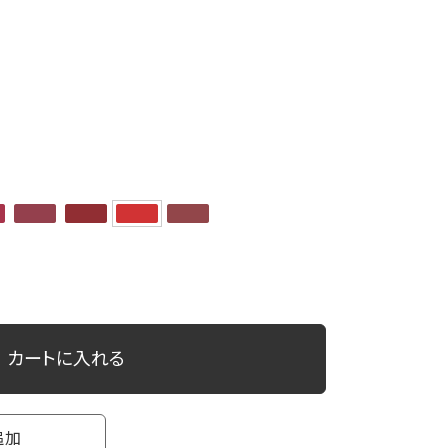
カートに入れる
追加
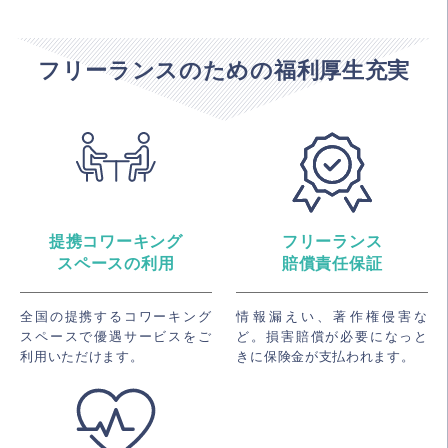
フリーランスのための福利厚生充実
提携コワーキング
フリーランス
スペースの利用
賠償責任保証
全国の提携するコワーキング
情報漏えい、著作権侵害な
スペースで優遇サービスをご
ど。損害賠償が必要になっと
利用いただけます。
きに保険金が支払われます。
* * *
- [ACTION ITEM]: Set the records down again exactly, with no pictures.

- [RESULT FOR THIS TASK]:
カートに入れる
追加
フリーランスのための福利厚生充実
提携コワーキング
フリーランス
スペースの利用
賠償責任保証
全国の提携するコワーキング
情報漏えい、著作権侵害な
スペースで優遇サービスをご
ど。損害賠償が必要になっと
利用いただけます。
きに保険金が支払われます。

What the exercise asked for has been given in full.